There were about a dozen of them and they were not shy at all as I moved under them taking photos.



They also hopped down on the snow to get the berry seeds that dropped down there. In some varieties of this species, the males have striking red, but this seemed be what is called the russet variant judging by one male I caught on camera.



We’ve seen them in here in other winters, but not for a few years.



February 18 the temperature has been well below freezing so I didn’t expect to see any fresh beaver activity at our land. But the snow has been settling and firming up so I thought I might get around better and see what the beavers have done. The slush in the middle of the Deep Pond had firmed up and I was able to get closer to the hole in the dam, which certainly looks like it was made by a beaver.



Meanwhile Leslie had crossed the pond and up on the slope of the east shore of the pond found some claw marks in the snow below a urine stain on the snow under a small bush.



The claw marks looked big so I suppose a coyote did it. But since there was no trail of tracks on the hard snow perhaps a smaller animal did it, a bobcat.



So as I checked out the beaver activity around there I also looked for bobcat or coyote prints and didn’t see either. Today it was easier to see the beaver tracks around the beaver hole, and it looked like the pond ice was collapsing back making it look like a crevasse was opening to left of the hole in the ice.



I also saw a small hole in the snow farther down the slope over one of the beaver burrows. I bet the beavers are staying in a burrow along this slope. As the snow compacted I expected to see the stumps of saplings that the beavers cut in the fall while I was away, but I didn’t. A large ash they cut down near the inlet creek had its few branches trimmed but there was very little gnawing on the trunk, just a foot of stripped bark.

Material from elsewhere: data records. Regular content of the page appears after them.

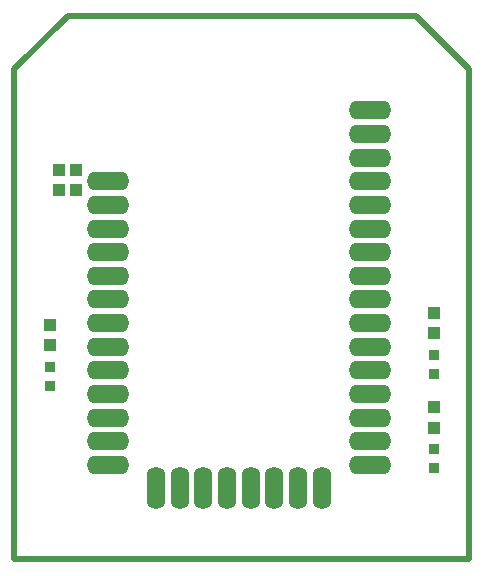
<source format=gtp>
G04 Layer_Color=8421504*
%FSLAX44Y44*%
%MOMM*%
G71*
G01*
G75*
%ADD10R,1.1176X1.0160*%
%ADD11R,0.8128X0.8128*%
%ADD12R,1.0000X1.0000*%
%ADD13O,3.6000X1.6000*%
%ADD14O,1.6000X3.6000*%
%ADD16C,0.5000*%
D10*
X280000Y448636D02*
D03*
Y431500D02*
D03*
X605000Y458636D02*
D03*
Y441500D02*
D03*
Y378636D02*
D03*
Y361500D02*
D03*
D11*
X280000Y413128D02*
D03*
Y397000D02*
D03*
X605000Y423128D02*
D03*
Y407000D02*
D03*
Y343128D02*
D03*
Y327000D02*
D03*
D12*
X287750Y563000D02*
D03*
Y580000D02*
D03*
X302000D02*
D03*
Y563000D02*
D03*
D13*
X329000Y570000D02*
D03*
Y550000D02*
D03*
Y530000D02*
D03*
Y510000D02*
D03*
Y490000D02*
D03*
Y470000D02*
D03*
Y450000D02*
D03*
Y430000D02*
D03*
Y410000D02*
D03*
Y390000D02*
D03*
Y370000D02*
D03*
Y350000D02*
D03*
Y330000D02*
D03*
X551000Y330000D02*
D03*
Y350000D02*
D03*
Y370000D02*
D03*
X551000Y390000D02*
D03*
Y410000D02*
D03*
Y430000D02*
D03*
Y450000D02*
D03*
Y470000D02*
D03*
Y490000D02*
D03*
Y510000D02*
D03*
Y530000D02*
D03*
Y550000D02*
D03*
Y570000D02*
D03*
Y590000D02*
D03*
Y610000D02*
D03*
Y630000D02*
D03*
D14*
X370000Y310000D02*
D03*
X390000D02*
D03*
X410000D02*
D03*
X430000Y310000D02*
D03*
X450000D02*
D03*
X470000D02*
D03*
X490000D02*
D03*
X510000D02*
D03*
D16*
X250000Y250000D02*
Y665000D01*
X295000Y710000D01*
X590000D01*
X635000Y665000D01*
Y250000D02*
Y665000D01*
X250000Y250000D02*
X635000D01*
M02*

</source>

All the smaller stumps around were the remains of trees cut months if not years ago. There was a smaller ash nearby that was still standing. The beaver didn’t gnaw into it enough to give the wind a chance to blow it down.



And I saw that two relatively small maples that should have been easy to cut down were still standing, only half gnawed.

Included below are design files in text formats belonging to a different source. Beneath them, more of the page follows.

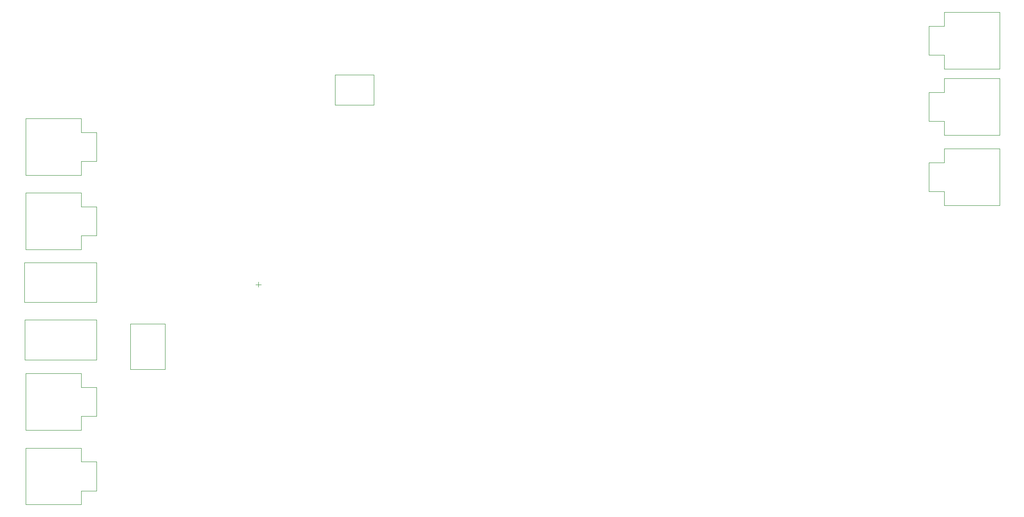
<source format=gbr>
%TF.GenerationSoftware,Altium Limited,Altium Designer,20.1.14 (287)*%
G04 Layer_Color=0*
%FSLAX25Y25*%
%MOIN*%
%TF.SameCoordinates,420D9B4C-C7A0-47ED-81AF-82C992674030*%
%TF.FilePolarity,Positive*%
%TF.FileFunction,Other,Top_Component_Center*%
%TF.Part,Single*%
G01*
G75*
%TA.AperFunction,NonConductor*%
%ADD94C,0.00197*%
%ADD95C,0.00394*%
D94*
X42746Y292854D02*
Y303134D01*
X54124D01*
X42746Y324504D02*
Y334784D01*
Y324504D02*
X54124D01*
X1762Y292854D02*
X42746D01*
X54124Y303134D02*
Y324504D01*
X1762Y292854D02*
Y334784D01*
X42746D01*
X1762Y389859D02*
X42746D01*
X1762Y347930D02*
Y389859D01*
X54124Y358209D02*
Y379579D01*
X1762Y347930D02*
X42746D01*
Y379579D02*
X54124D01*
X42746D02*
Y389859D01*
Y358209D02*
X54124D01*
X42746Y347930D02*
Y358209D01*
X79205Y237732D02*
X104795D01*
X79205Y204268D02*
Y237732D01*
Y204268D02*
X104795D01*
Y237732D01*
X996Y253736D02*
Y283264D01*
Y253736D02*
X54146D01*
Y283264D01*
X996D02*
X54146D01*
X1171Y211294D02*
Y240821D01*
Y211294D02*
X54321D01*
Y240821D01*
X1171D02*
X54321D01*
X42746Y159128D02*
Y169408D01*
X54124D01*
X42746Y190778D02*
Y201057D01*
Y190778D02*
X54124D01*
X1762Y159128D02*
X42746D01*
X54124Y169408D02*
Y190778D01*
X1762Y159128D02*
Y201057D01*
X42746D01*
Y104053D02*
Y114332D01*
X54124D01*
X42746Y135702D02*
Y145982D01*
Y135702D02*
X54124D01*
X1762Y104053D02*
X42746D01*
X54124Y114332D02*
Y135702D01*
X1762Y104053D02*
Y145982D01*
X42746D01*
X680754Y426535D02*
X721738D01*
Y468465D01*
X669376Y436815D02*
Y458185D01*
X680754Y468465D02*
X721738D01*
X669376Y436815D02*
X680754D01*
Y426535D02*
Y436815D01*
X669376Y458185D02*
X680754D01*
Y468465D01*
Y377630D02*
X721738D01*
Y419559D01*
X669376Y387910D02*
Y409279D01*
X680754Y419559D02*
X721738D01*
X669376Y387910D02*
X680754D01*
Y377630D02*
Y387910D01*
X669376Y409279D02*
X680754D01*
Y419559D01*
Y325535D02*
X721738D01*
Y367465D01*
X669376Y335815D02*
Y357185D01*
X680754Y367465D02*
X721738D01*
X669376Y335815D02*
X680754D01*
Y325535D02*
Y335815D01*
X669376Y357185D02*
X680754D01*
Y367465D01*
X259370Y400000D02*
Y422130D01*
X230630D02*
X259370D01*
X230630Y400000D02*
Y422130D01*
X238685Y400000D02*
X253055D01*
X259370D01*
X233296D02*
X235149D01*
X238685D01*
X230630D02*
X233296D01*
D95*
X172031Y267000D02*
X175969D01*
X174000Y265032D02*
Y268969D01*
%TF.MD5,fda4eac0178cdaf10a3ff77e8a0d9b1e*%
M02*

</source>
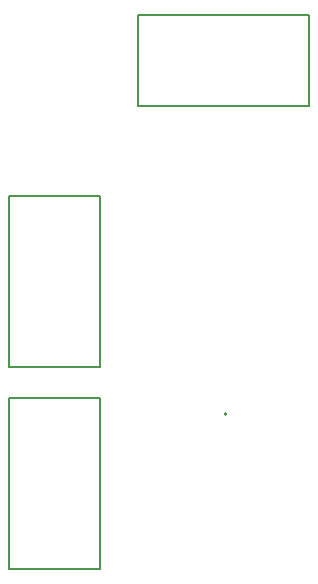
<source format=gm1>
G04*
G04 #@! TF.GenerationSoftware,Altium Limited,Altium Designer,21.3.2 (30)*
G04*
G04 Layer_Color=16711935*
%FSTAX25Y25*%
%MOIN*%
G70*
G04*
G04 #@! TF.SameCoordinates,D88C5563-B55B-4973-966C-210043D782A6*
G04*
G04*
G04 #@! TF.FilePolarity,Positive*
G04*
G01*
G75*
%ADD10C,0.00787*%
%ADD15C,0.01000*%
D10*
X0489567Y0599094D02*
Y0656181D01*
X0520079D01*
Y0599094D02*
Y0656181D01*
X0489567Y0599094D02*
X0520079D01*
X0489567Y0666457D02*
Y0723543D01*
X0520079D01*
Y0666457D02*
Y0723543D01*
X0489567Y0666457D02*
X0520079D01*
X0532593Y0753257D02*
Y0783769D01*
Y0753257D02*
X0589679D01*
Y0783769D01*
X0532593D02*
X0589679D01*
D15*
X05618Y06508D02*
Y06512D01*
M02*

</source>
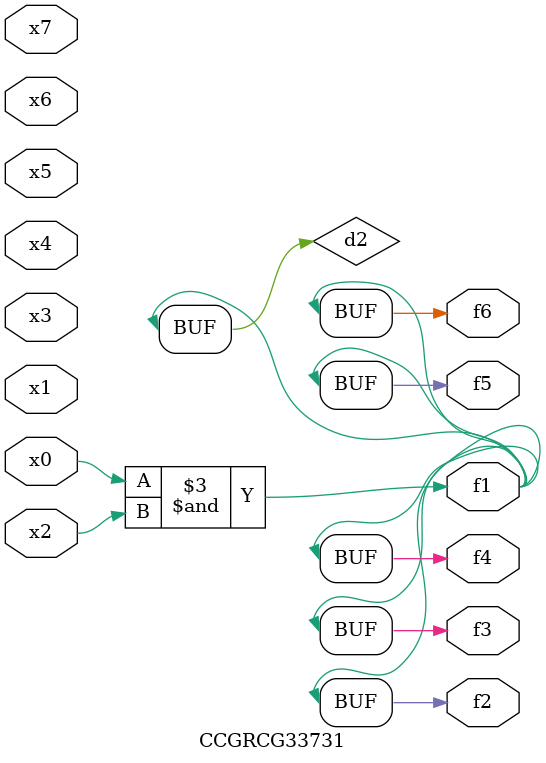
<source format=v>
module CCGRCG33731(
	input x0, x1, x2, x3, x4, x5, x6, x7,
	output f1, f2, f3, f4, f5, f6
);

	wire d1, d2;

	nor (d1, x3, x6);
	and (d2, x0, x2);
	assign f1 = d2;
	assign f2 = d2;
	assign f3 = d2;
	assign f4 = d2;
	assign f5 = d2;
	assign f6 = d2;
endmodule

</source>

Then I headed up the ridge planning to go along the boundary line to Boundary Pond. I looked for beaver work higher up the slope and saw none. So, though a beaver or two is obviously in the Deep Pond now, there was only a modest amount of tree cutting in the fall. As I continued up and over the ridge, I picked up a trail that had the gait of a bobcat if two bobcats made the trail.



But I never saw any prints that looked like a bobcat’s. So I began to suspect that I was following the trail a porcupine made through the harder snow. Then I saw a typical porcupine trough in the snow.



I also found that the snow in the woods was not that firm and I found myself in some deep snow. Tracking became difficult so instead of veering here and there, I made a beeline to Boundary Pond where there was nothing new and I headed home from there after sitting for spell on a log and enjoying the quiet.